Reputation: 891
I'm beginning to try and get my head round haskell performance, and what makes things fast and slow, and I'm a little confused by this.
I have two implementations of a function that generates a list of primes up to a certain value. The first is straight off the Haskell wiki:
primesTo :: (Ord a, Num a, Enum a) => a -> [a]
primesTo m = eratos [2..m] where
eratos [] = []
eratos (p:xs) = p : eratos (xs `minus` [p*p, p*p+p..m])
The second is the same, but using an infinite list internally:
primes2 :: (Ord a, Num a, Enum a) => a -> [a]
primes2 m = takeWhile (<= m) (eratos [2..]) where
eratos [] = []
eratos (p:xs) = p : eratos (xs `minus` [p*p, p*p+p..])
In both cases, the minus function is:
minus :: (Ord a) => [a] -> [a] -> [a]
minus (x:xs) (y:ys) = case (compare x y) of
LT -> x : minus xs (y:ys)
EQ -> minus xs ys
GT -> minus (x:xs) ys
minus xs _ = xs
The latter implementation is significantly (~100x) slower than the former, and I don't get why. I would have thought that haskell's lazy evalutation would make them fairly equivalent under the hood.
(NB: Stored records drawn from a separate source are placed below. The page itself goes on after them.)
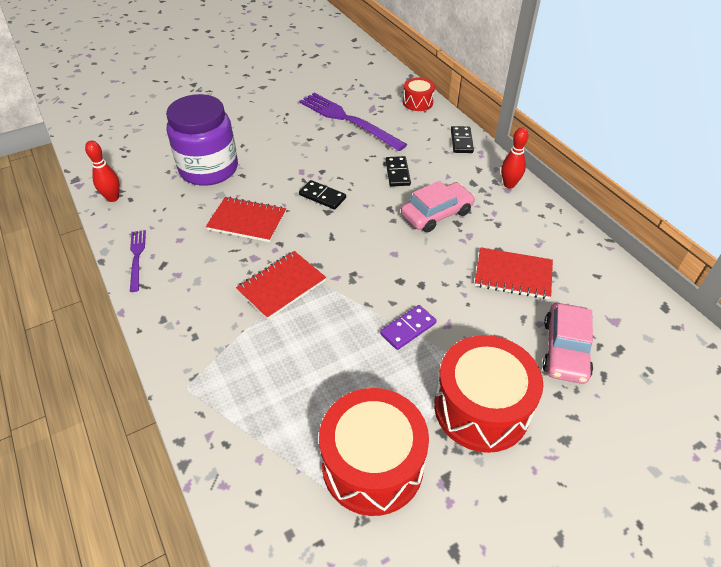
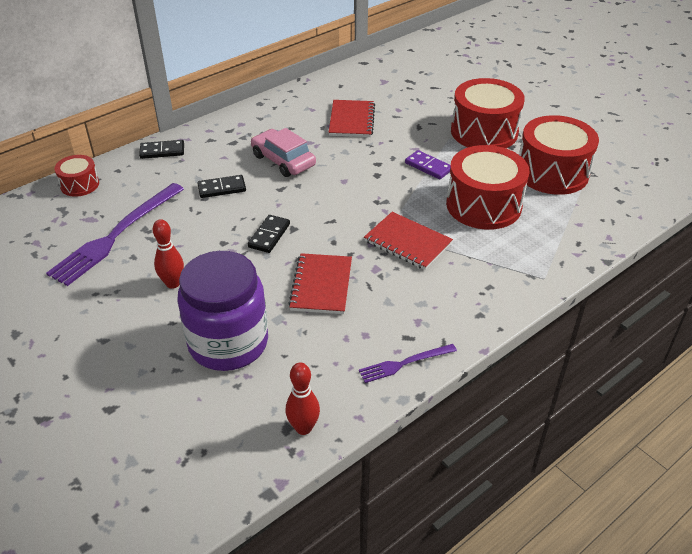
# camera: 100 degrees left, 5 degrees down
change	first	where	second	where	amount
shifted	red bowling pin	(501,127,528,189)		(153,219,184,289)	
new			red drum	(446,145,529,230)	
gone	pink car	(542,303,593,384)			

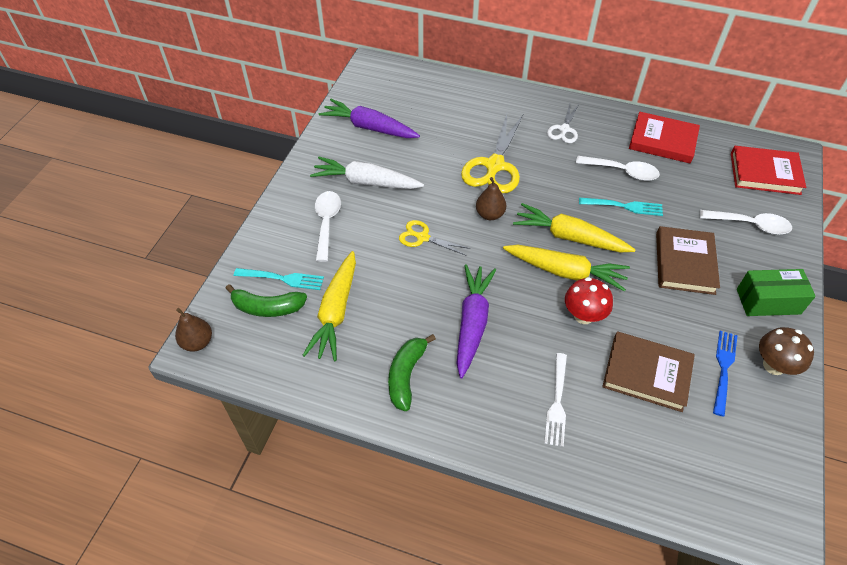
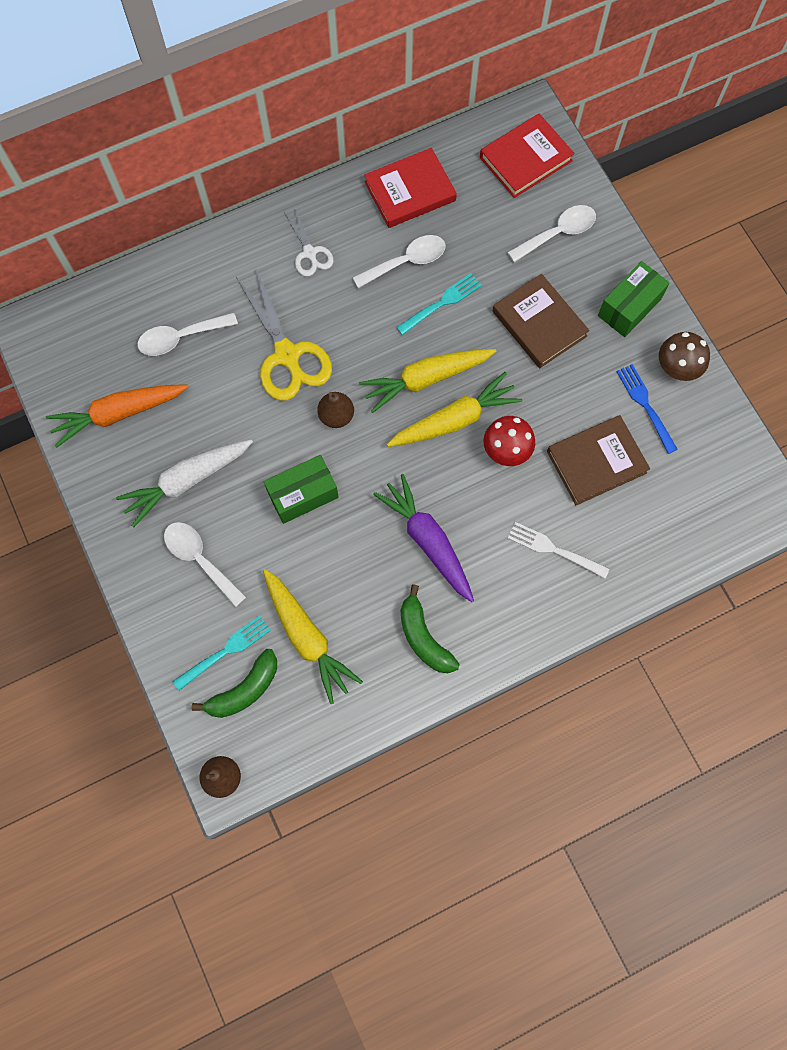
# camera: 45 degrees left, 20 degrees up
change	first	where	second	where	amount
repainted	purple carrot	(319,99,420,138)	orange carrot	(46,385,188,448)	
new			white spoon	(137,312,238,356)	
swapped	yellow scissors	(399,220,470,255)	green box	(264,455,339,524)	
rotated	white fork	(544,353,567,447)		(508,522,610,578)	150 degrees clockwise

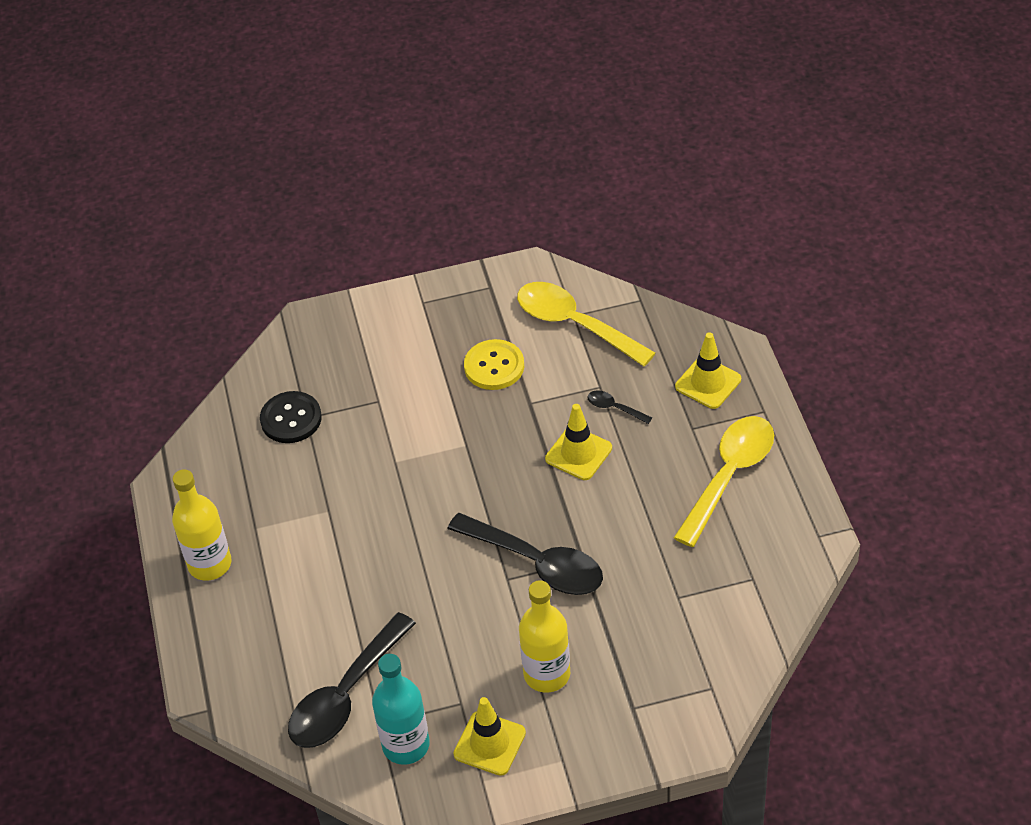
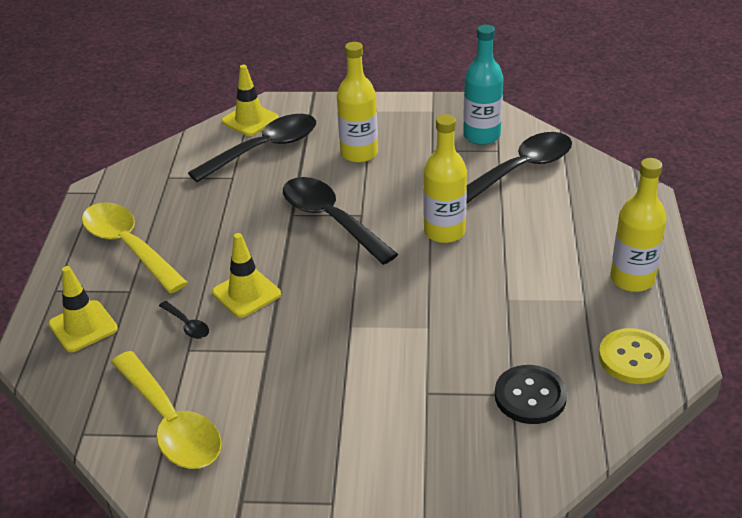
# camera: 165 degrees left, 10 degrees down
change	first	where	second	where	amount
rotated	yellow spoon	(674,416,774,547)		(82,202,188,293)	90 degrees clockwise
new			black spoon	(188,114,316,183)	
shifted	yellow traffic cone	(453,697,526,776)		(221,65,279,136)	
new			yellow bottle	(423,114,467,243)	
shifted	yellow button	(464,339,524,390)		(599,328,671,384)	

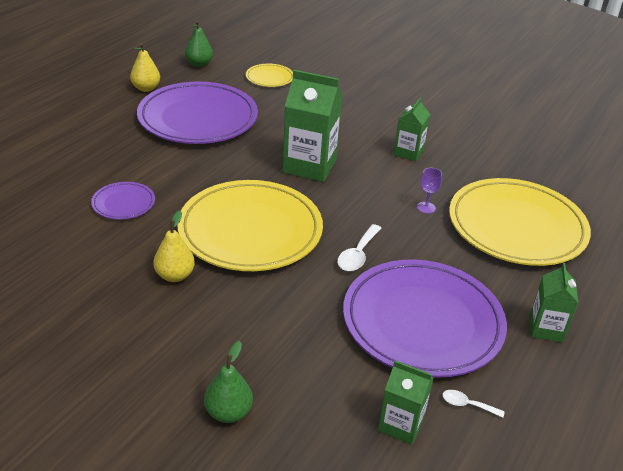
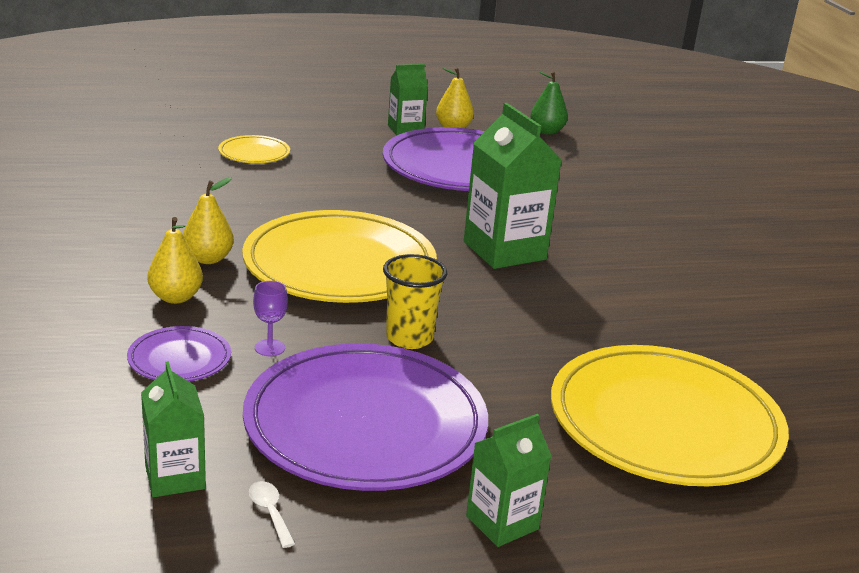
# camera: 45 degrees right, 10 degrees down
change	first	where	second	where	amount
shifted	purple plate	(91,182,155,220)		(127,326,231,381)	
new			yellow pear	(147,217,203,304)	
shifted	yellow plate	(246,64,293,87)		(218,135,290,163)	
shifted	purple goblet	(417,168,442,214)		(253,281,288,356)	
swapped	white spoon	(337,224,382,271)	yellow cup	(383,254,447,349)	
shifted	green carton	(393,98,430,162)		(388,64,428,135)	
gone	green pear	(204,341,253,423)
This is obviously a reduced test case for the purposes of the question - in real life the optimisation would be no problem (although I don't understand why it is needed), but to me a function that just generates an infinite list of primes is more generically useful than a finite list, but appears slower to work with.
Upvotes: 4
Views: 138
Reputation: 74384
Looks like to me that there's a big difference between
(xs `minus` [p*p, p*p+p..m]) -- primesTo
(xs `minus` [p*p, p*p+p..]) -- primes2
The function minus
steps through lists pairwise and terminates when one list reaches the end. In the first minus
expression above, this occurs in no more than (m-p*p)/p
steps when the latter list is exhausted. In the second one, it will always take steps on the order of length xs
.
So your infinite lists have disabled at least one meaningful optimization.
Upvotes: 6
Reputation: 69964
One difference is that in the second case you need to generate one extra prime. You need to generate the first prime greater than m
before takeWhile
knows its time to stop.
Additionally, the [..m]
bounds on both the list to filter and the lists of multiples help reduce the number of calculations. Whenever one of these lists gets empty minus
immediately returns via its secons clause while in the infinite case the minus gets stuck in the first case. You can explore this a bit better if you also test the cases where only one of the lists is infinite:
--this is also slow
primes3 :: (Ord a, Num a, Enum a) => a -> [a]
primes3 m = takeWhile (<= m) (eratos [2..m]) where
eratos [] = []
eratos (p:xs) = p : eratos (xs `minus` [p*p, p*p+p..])
--this fast
primes4 :: (Ord a, Num a, Enum a) => a -> [a]
primes4 m = takeWhile (<= m) (eratos [2..]) where
eratos [] = []
eratos (p:xs) = p : eratos (xs `minus` [p*p, p*p+p..m])
Upvotes: 3